“Vroeger wilde ik altijd zo graag met poppen spelen, maar dat mocht niet van mijn ouders. Die vonden dat ik een jongetje was, en jongetjes spelen niet met poppen.”
Laten we niet vergeten dat ik vroeger een heleboel geluk heb gehad. Ik ben bijvoorbeeld als klein kind nooit in een genderrol gedwongen. Dat deed je ook niet als ouders in de jaren ’70. Niet dat dat een bewuste keuze was, maar het kwam niet in je op. Dat is tegenwoordig wel anders, met die belachelijke roze en blauwe afdelingen in de speelgoedwinkels.
Ik had de beschikking over heel divers speelgoed. Een circus, een koffer met autootjes, een heleboel Lego om mee te bouwen, een indianentent en een heel legertje beren.
De beren waren eigenlijk een beetje mijn poppen. Dat bedenk ik nu achteraf, op het moment zelf waren het gewoon knuffelberen voor me. Maar ze hadden namen, en ik zette ze op een rijtje als ik wat belangrijks te bedenken had. Tegen ze praten heb ik geloof ik niet zo veel gedaan.
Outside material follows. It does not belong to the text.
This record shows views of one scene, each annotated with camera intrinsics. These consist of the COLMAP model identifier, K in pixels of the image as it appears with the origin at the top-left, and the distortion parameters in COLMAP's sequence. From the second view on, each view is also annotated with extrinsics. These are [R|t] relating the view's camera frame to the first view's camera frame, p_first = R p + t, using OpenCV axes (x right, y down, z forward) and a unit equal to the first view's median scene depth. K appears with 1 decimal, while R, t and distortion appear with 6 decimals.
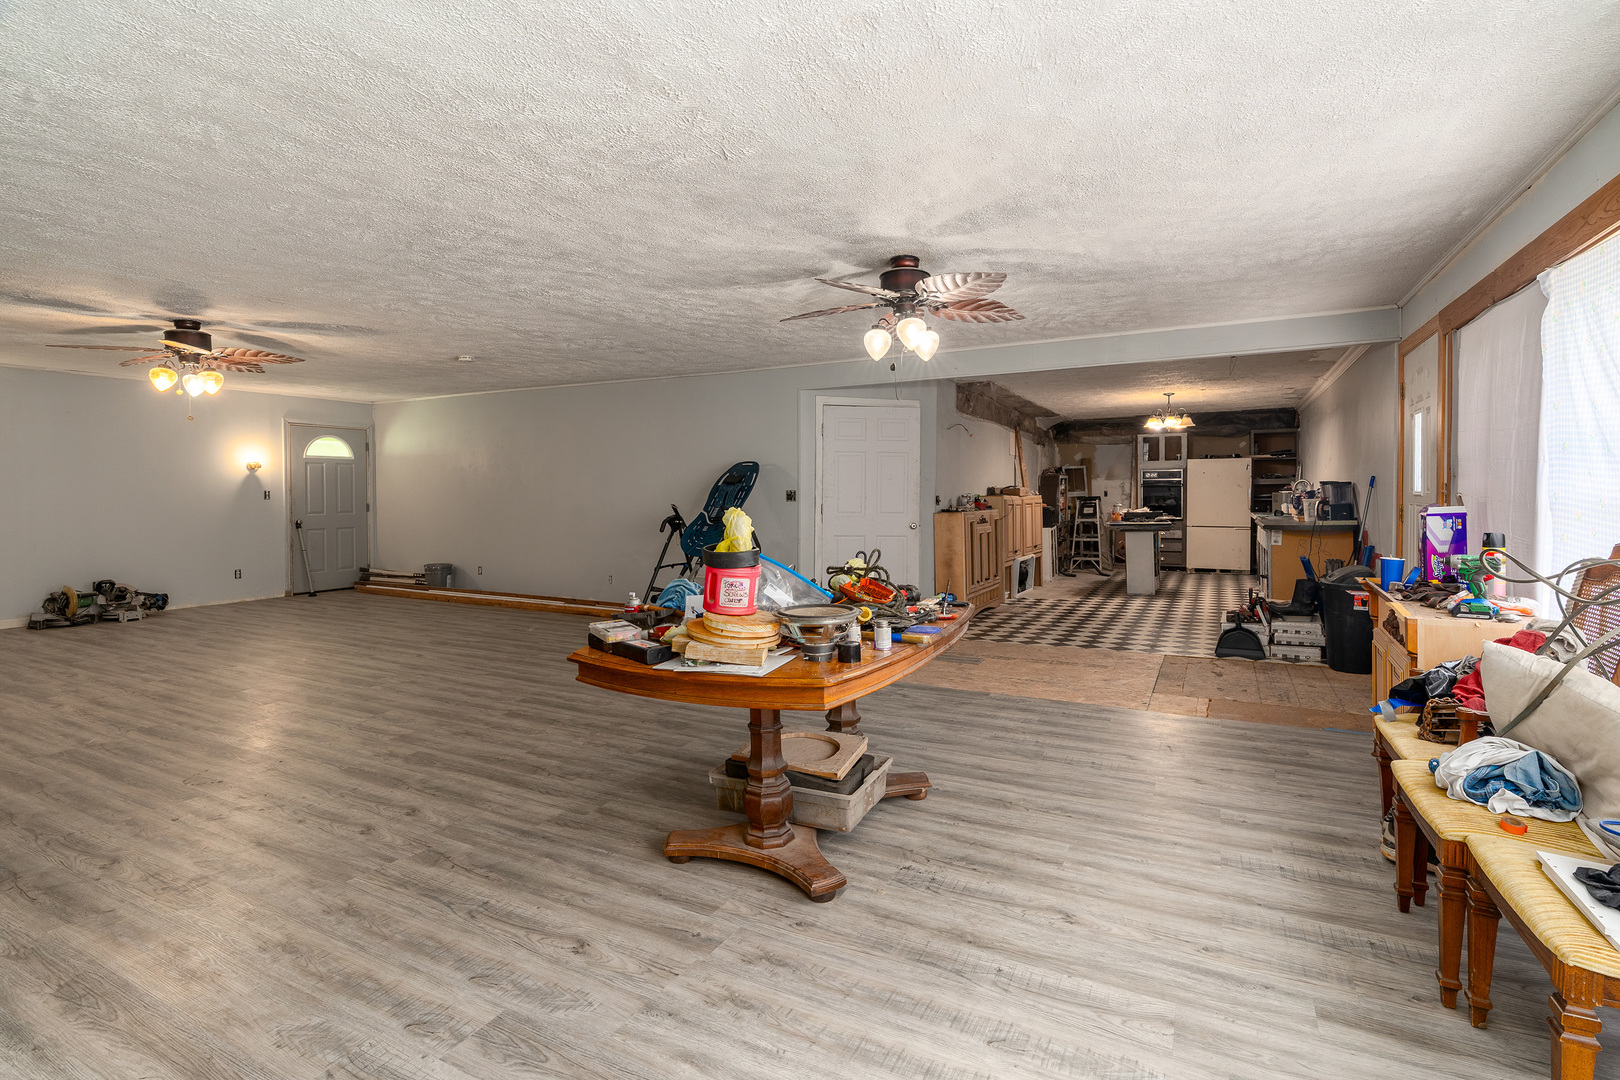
lens RADIAL K [[755.0, 0, 810.7], [0, 755.0, 532.5], [0, 0, 1]] dist [-0.004379, 0.000993]
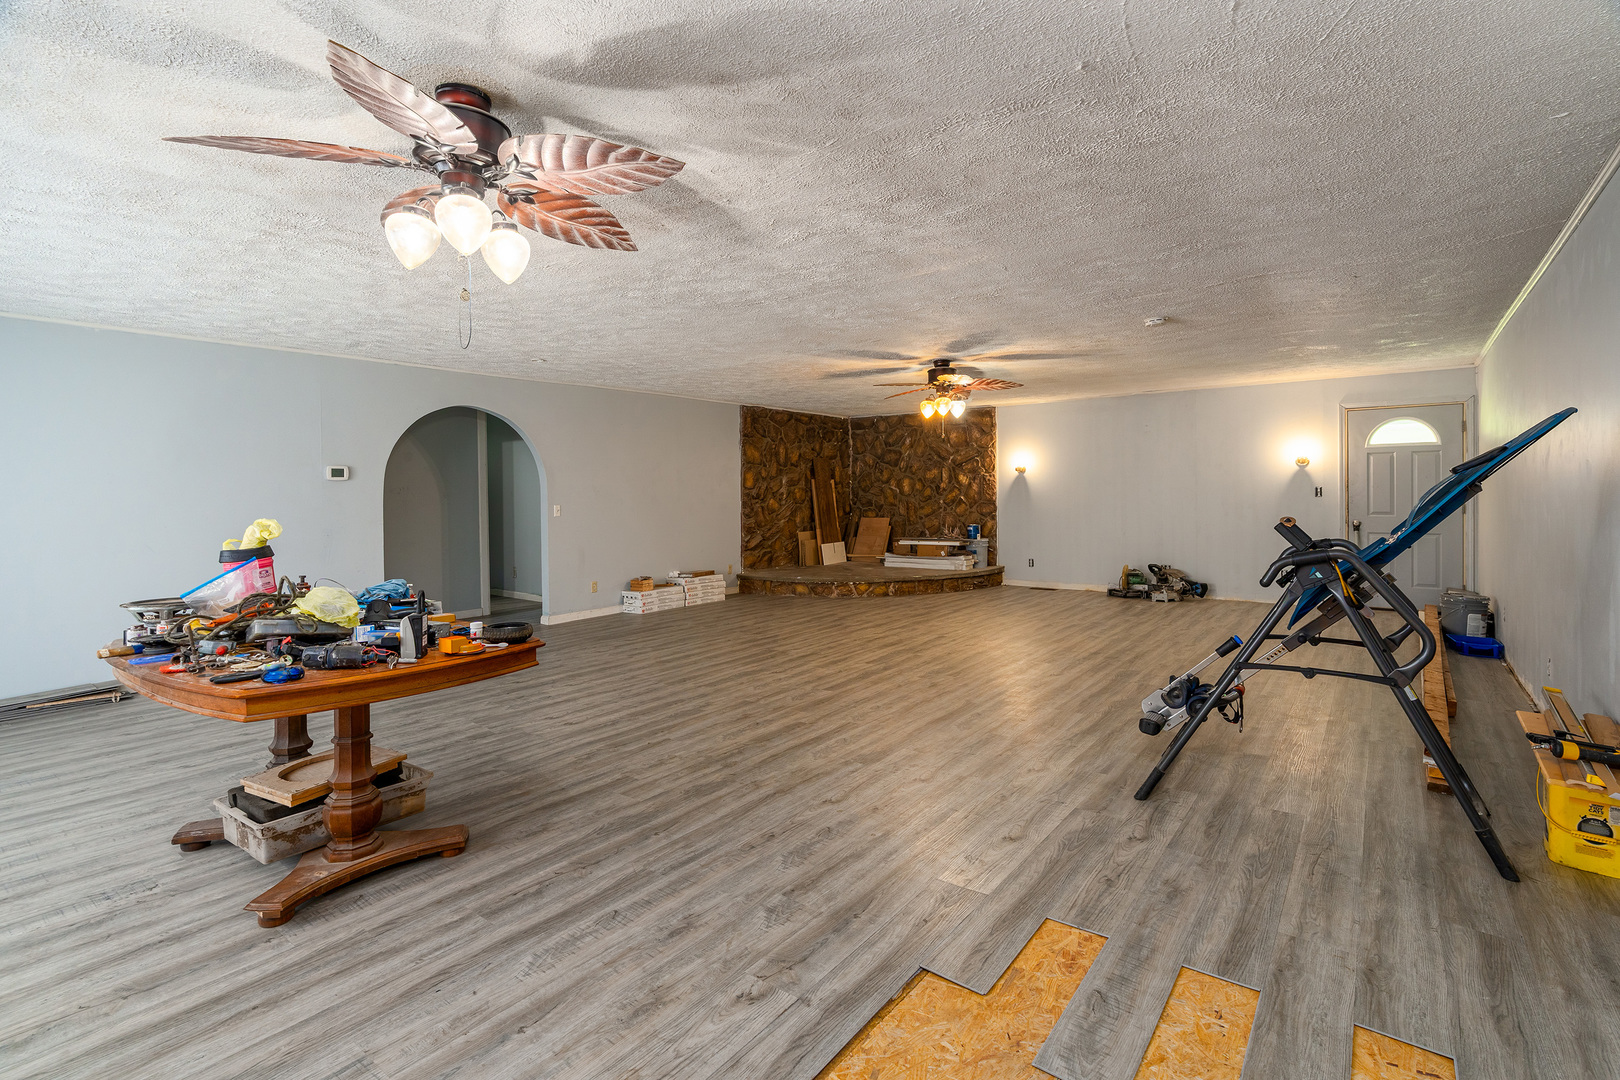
lens RADIAL K [[755.0, 0, 820.1], [0, 755.0, 497.5], [0, 0, 1]] dist [-0.004379, 0.000993]
pose [[-0.162468, 0.009114, -0.986672, 0.732629], [-0.041018, 0.999031, 0.015982, -0.090502], [0.985861, 0.043068, -0.161937, 1.537992]]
De oudste beer heette Panda. Niet zo gek, want het was een echte pandaberenknuffel. In het begin was ik er zelfs heel erg bang voor. Gelukkig ging dat snel over, waarna mijn angst omsloeg in overmoedige taalterreur. De tweede beer die ik kreeg noemde ik Pinda. De derde werd Penda, en ik was er heilig van overtuigd dat ze uit de Rotterdamse wijk Pendrecht kwam, of zelfs dat de wijk naar haar vernoemd was. Beren vier en vijf, je raadt het al, waren Punda en Ponda. Een zesde beer kwam er niet. Gelukkig maar, want je wilt geen beer die Pijnda heet. Ook mijn taalterreur had en heeft zo zijn grenzen.
Van al het speelgoed waren de Lego en de beren lange periodes favoriet. Maar het mooiste speelgoed, dat was helemaal geen speelgoed. Ik herinner me de draaiknop aan de binnenkant van de toiletdeur, de hoorn van de telefoon, het temperatuurwijzertje op de klep van de oven, en de oranje Krups keukenweegschaal aan de muur boven het aanrecht in de keuken. Dat was allemaal een beetje buiten bereik natuurlijk, want het was geen speelgoed, en daar speel je niet mee.
Er waren uitzonderingen, bijvoorbeeld de groentenzeef. Zo’n ding heet helemaal geen groentenzeef, zo’n ding heet een passe-vite. Dat staat ook al sinds mensenheugenis in het metaal van het handvat geperst.
Maar gelukkig kon ik toen nog net niet lezen.